>> Begin Selected passage

Detroit has a lot of misses, but when they get it right, they usually hit the jackpot. Lots of high impact players as opposed to the standard cup of coffee players that might inflate the games played numbers for a lot of teams.
For my money though, Colorado is the best drafting team in the NHL, 1998-2008
What????? They had Lidstrom, Yzerman, Fedorov and those draft picks were made waaaaay before the present period (last ten years)... They also were able to trade picks for players and sign major UFAs...
You had to think real hard to come up with that one
70% of your successful picks came before the wings even had a pick those years. We are not comparing apples to apples here.
I was really hoping the Wings might luck out that year in a similar way -- though #19 is the best pick they've had in a LONG time.
So waste a first round pick on someone no other scouts in the league have even seen?
70%??? Did you take that number out of where the sun don't shine?
Between 1998 and 2005, AFTER Detroit could pick, the Habs picked Ribeiro, Beauchemin, Markov, Ryder, Plekanec, O'Byrne, Halak, Grabovski, Streit, Latendresse, (S) Kostitsyn
Those who were picked before Detroit had a pick were Hainsey, Komisarek, Perezhogin, Higgins, (A) Kostitsyn, Lapierre and Price.
7 out of 18 of our succesfull picks were picked before Detroit had a pick. This means 61% of our succesfull picks came after Detroit had a pick. Quite the opposite of what you tried to portray and let's not talk about Perezhogin who's considered a bust around these parts.. this would put our rate close to 70% of succesfull picks AFTER Detroit had a pick.
You're really good at inventing facts to support your feeble arguments.
If you can't be honest and want to invent statistics, do yourself a favor and go back to your board
Sure I think that Montreal has been drafting well in the last 7-8 years...but comparing Montreal to Detroit, saying how Montreal is a better drafting team...Lets wait until Montreal is a perennial contender for both the President's cup and the Stanley cup with minimal trades and free agent signings (relatively speaking) before we start comparing ourselves with Detroit.
I think Montreal is a good team, that they're a contender and have the potential to reach Detroit's level in the near future. But right now we're not there, and its not 4-5 good years of drafting that's going to prove that. Because even if we compare from 1998-now we're still forgetting that that Detroit has been competitive since before then. If we were to extend that timeline a bit, Detroit's dominace in the draft would come out much more clearly.

>> End Selected passage
>> Begin Extracted material

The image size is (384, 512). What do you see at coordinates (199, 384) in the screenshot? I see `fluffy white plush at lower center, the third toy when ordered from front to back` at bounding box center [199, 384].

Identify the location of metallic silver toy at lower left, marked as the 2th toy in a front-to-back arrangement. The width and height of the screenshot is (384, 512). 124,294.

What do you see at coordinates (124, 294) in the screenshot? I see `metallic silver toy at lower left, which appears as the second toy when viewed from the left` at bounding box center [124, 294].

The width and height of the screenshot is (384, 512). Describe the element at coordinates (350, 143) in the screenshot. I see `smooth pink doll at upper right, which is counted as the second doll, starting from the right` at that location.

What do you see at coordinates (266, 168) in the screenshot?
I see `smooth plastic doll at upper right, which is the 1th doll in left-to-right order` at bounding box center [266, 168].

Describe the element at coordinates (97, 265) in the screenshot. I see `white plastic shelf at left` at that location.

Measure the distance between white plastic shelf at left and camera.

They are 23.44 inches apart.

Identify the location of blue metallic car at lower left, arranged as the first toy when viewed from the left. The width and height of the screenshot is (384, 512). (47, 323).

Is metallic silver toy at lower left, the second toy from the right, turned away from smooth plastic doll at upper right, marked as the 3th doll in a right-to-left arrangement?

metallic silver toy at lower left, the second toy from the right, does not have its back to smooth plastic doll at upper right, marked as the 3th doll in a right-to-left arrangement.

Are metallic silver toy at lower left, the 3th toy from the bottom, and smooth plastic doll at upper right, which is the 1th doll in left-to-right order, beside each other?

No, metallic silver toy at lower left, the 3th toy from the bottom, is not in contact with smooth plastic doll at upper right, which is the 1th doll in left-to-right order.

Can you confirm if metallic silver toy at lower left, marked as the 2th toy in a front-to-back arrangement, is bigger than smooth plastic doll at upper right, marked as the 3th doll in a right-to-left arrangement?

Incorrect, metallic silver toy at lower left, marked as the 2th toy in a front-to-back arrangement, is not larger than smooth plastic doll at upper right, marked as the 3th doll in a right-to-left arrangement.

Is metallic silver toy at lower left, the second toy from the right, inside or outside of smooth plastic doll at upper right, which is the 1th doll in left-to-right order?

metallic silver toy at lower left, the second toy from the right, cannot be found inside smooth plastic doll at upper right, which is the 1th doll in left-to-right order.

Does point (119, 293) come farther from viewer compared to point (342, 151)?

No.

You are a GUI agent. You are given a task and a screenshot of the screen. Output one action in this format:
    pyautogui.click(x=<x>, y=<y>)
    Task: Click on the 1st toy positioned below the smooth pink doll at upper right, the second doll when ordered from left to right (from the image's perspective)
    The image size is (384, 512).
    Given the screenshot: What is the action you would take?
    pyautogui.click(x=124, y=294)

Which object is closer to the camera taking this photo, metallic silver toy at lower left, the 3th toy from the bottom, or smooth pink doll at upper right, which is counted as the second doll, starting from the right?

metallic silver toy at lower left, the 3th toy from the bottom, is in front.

>> End Extracted material

Given problem: Can you repeat everything in the hockey draft discussion from "For my money" down to "sign major UFAs...", word for word?

Completed exercise:
For my money though, Colorado is the best drafting team in the NHL, 1998-2008
What????? They had Lidstrom, Yzerman, Fedorov and those draft picks were made waaaaay before the present period (last ten years)... They also were able to trade picks for players and sign major UFAs...